Bespoke cupboards hide everything away in the kitchen/dining area
The kitchen and dining area in the new extension became the family space, but not at the expense of sophistication. “It’s more informal and less precious,” says Jess, “but it is still smart enough to drink coffee in after a meal.” To achieve this, she worked with Chris, a trusted furniture maker with whom she has a long working relationship, to create cabinets where everything could be tucked away. The TV slides out of a cupboard, the fridge pulls out from another, and there is a tea point in a cabinet where the kettle and the mugs are kept out of sight. There is also a bar, complete with optics, hidden behind another door: something Nina had had in mind for ages. “I wanted the kitchen not to feel like a kitchen because I knew they would spend a lot of time there,” she says. “The cabinetry isn’t kitchen-like.

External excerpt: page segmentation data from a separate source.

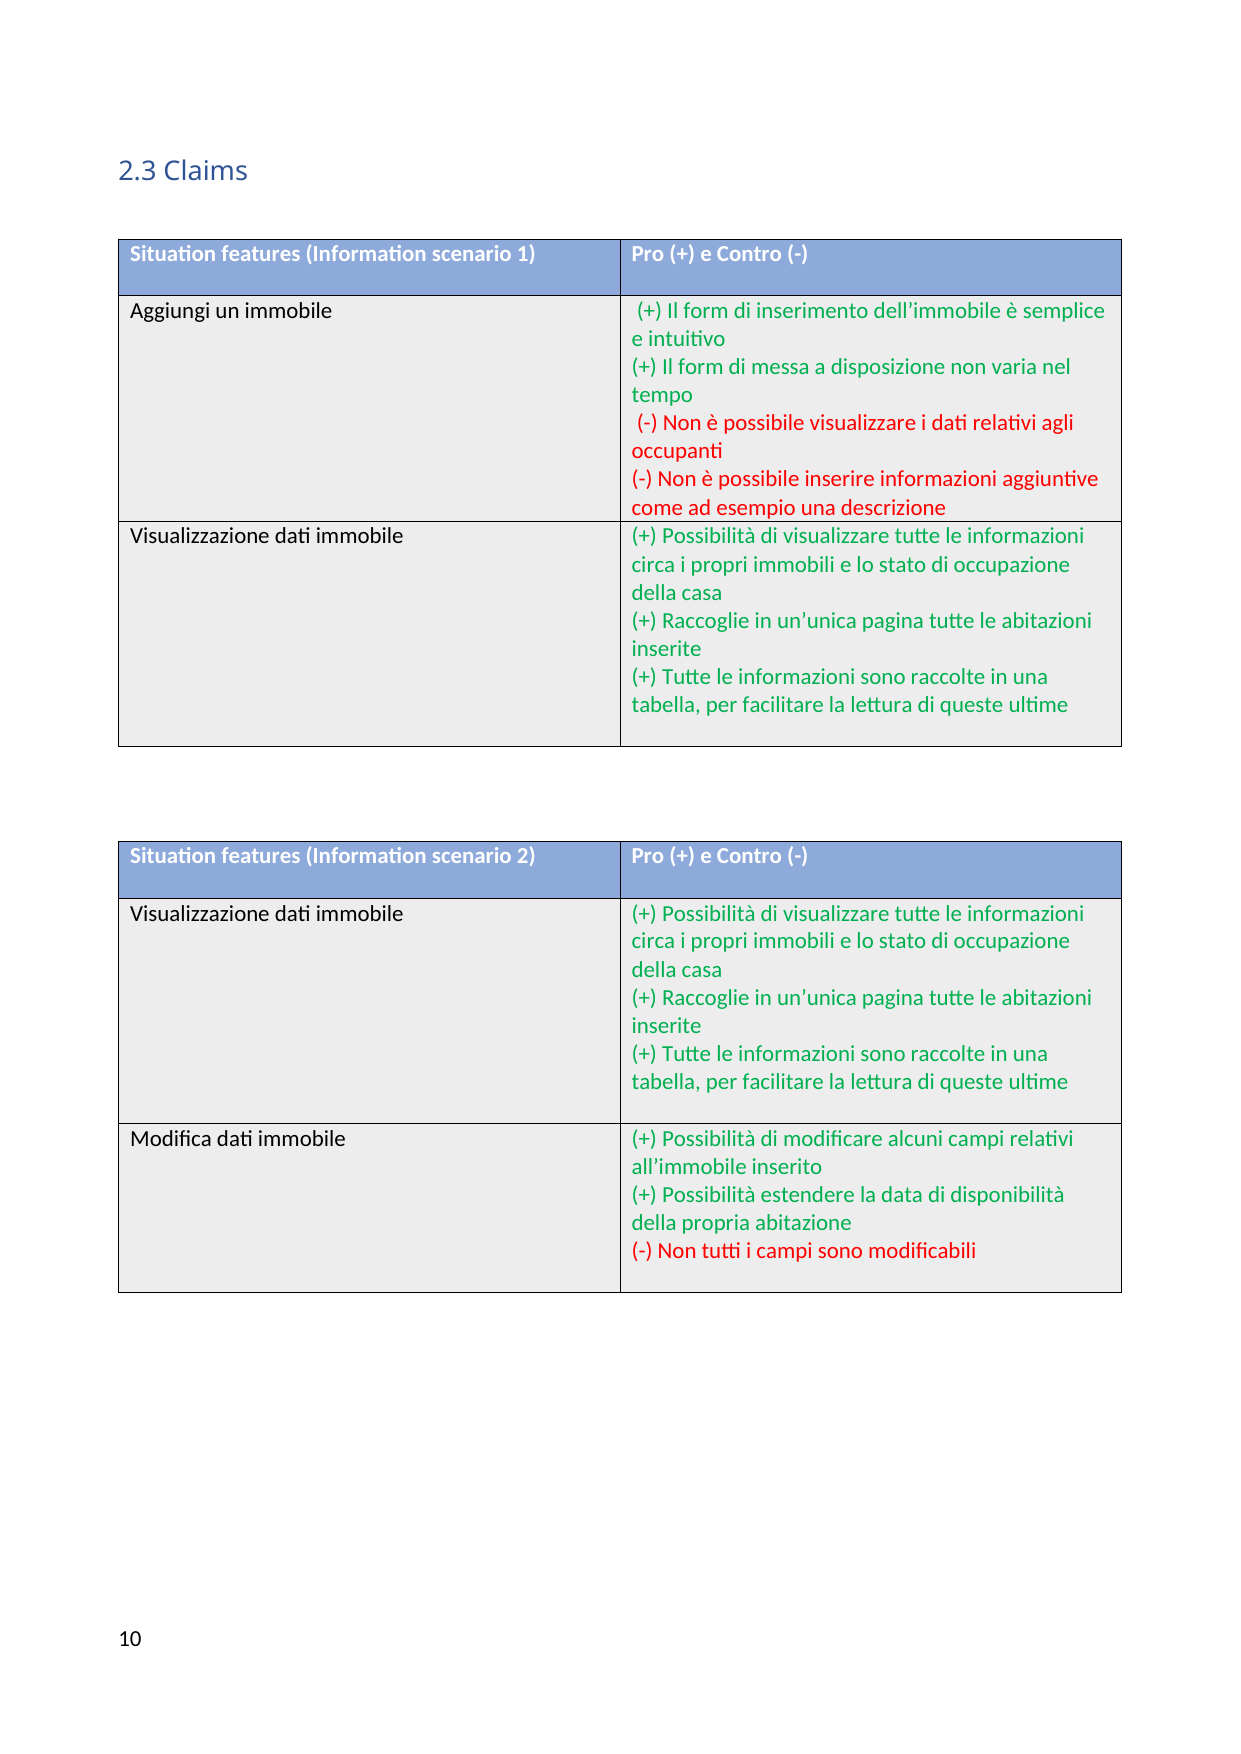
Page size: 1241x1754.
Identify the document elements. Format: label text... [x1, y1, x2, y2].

table_cell Visualizzazione dati immobile [119, 899, 620, 1123]
table_cell Modifica dati immobile [119, 1124, 620, 1292]
subtitle 2.3 Claims [118, 152, 1122, 189]
table_header Pro (+) e Contro (-) [621, 240, 1121, 295]
table_cell Visualizzazione dati immobile [119, 522, 620, 746]
table_cell (+) Possibilità di visualizzare tutte le informazioni circa i propri immobili e lo stato di occupazione della casa (+) Raccoglie in un’unica pagina tutte le abitazioni inserite (+) Tutte le informazioni sono raccolte in una tabella, per facilitare la lettura di queste ultime [621, 899, 1121, 1123]
table_header Situation features (Information scenario 1) [119, 240, 620, 295]
table_header Situation features (Information scenario 2) [119, 842, 620, 898]
table_cell (+) Il form di inserimento dell’immobile è semplice e intuitivo (+) Il form di messa a disposizione non varia nel tempo (-) Non è possibile visualizzare i dati relativi agli occupanti (-) Non è possibile inserire informazioni aggiuntive come ad esempio una descrizione [621, 296, 1121, 521]
table_cell (+) Possibilità di visualizzare tutte le informazioni circa i propri immobili e lo stato di occupazione della casa (+) Raccoglie in un’unica pagina tutte le abitazioni inserite (+) Tutte le informazioni sono raccolte in una tabella, per facilitare la lettura di queste ultime [621, 522, 1121, 746]
table_cell Aggiungi un immobile [119, 296, 620, 521]
table_header Pro (+) e Contro (-) [621, 842, 1121, 898]
table_cell (+) Possibilità di modificare alcuni campi relativi all’immobile inserito (+) Possibilità estendere la data di disponibilità della propria abitazione (-) Non tutti i campi sono modificabili [621, 1124, 1121, 1292]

It feels more like a furniture.”
Many of the early stages of the project, including the building of the extension, took place when Jess was in New York, so she and Nina communicated via Skype. This distance also meant that for the first couple of months, when the extension was being built, Nina became Jess’s eyes and ears on site. “She really had to trust me,” she says. “Which she did.”
A brass edging runs around the herringbone oak floor
Jess also learnt to trust some of Nina’s more adventurous design decisions. “Inevitably, all projects are informed by style,” says Nina, “but the luxury and the drama was really turned up on this one!” Most striking was the bold colour palette of dark hues in the library and snug, which are accented with metallic highlights. Flashes of brass appear as details in light fittings, as edging around the herringbone floor, in the arch leading to the kitchen and even as a lining in the extractor fan. “I had wanted to create a brass doorway for ages,” says Nina. “Chris and I had talked about that and the extractor fan before; we are like two geeks and send each other ideas all the time. Jess gave us the permission to bring those ideas to life. It was great to find a project where my ideas chimed with the client’s and I could implement them.”
Brass accents were used in the master ensuite bathroom
Nina places great value on working with skilled tradesmen to pull off a successful interior. The beautiful oak, herringbone floor with its brass inlay was installed by a trusted professional who enjoyed the fresh challenges it presented. “He hadn’t laid an inlay like that before,” says Nina, “but I knew it could be done because I had seen it in France. He rose to the challenge and was able to realise my vision.”
Similarly, Nina had to explain the decorative scheme to the lighting designer so that she could use her technical knowhow and knowledge of different fittings to create the right warmth, colour and tone throughout the home. “I let her know, for example, what colour paint I had chosen and she recommended the perfect lighting” says Nina. “She also knew which supplier to approach to source the right technical fittings” while Nina specified the decorative fittings.
The result is a home that Jess and her family love living in and that Nina is proud of. “Even though it is all about the client, I have to be happy with it, too,” says Nina. “I could happily live in this house myself!”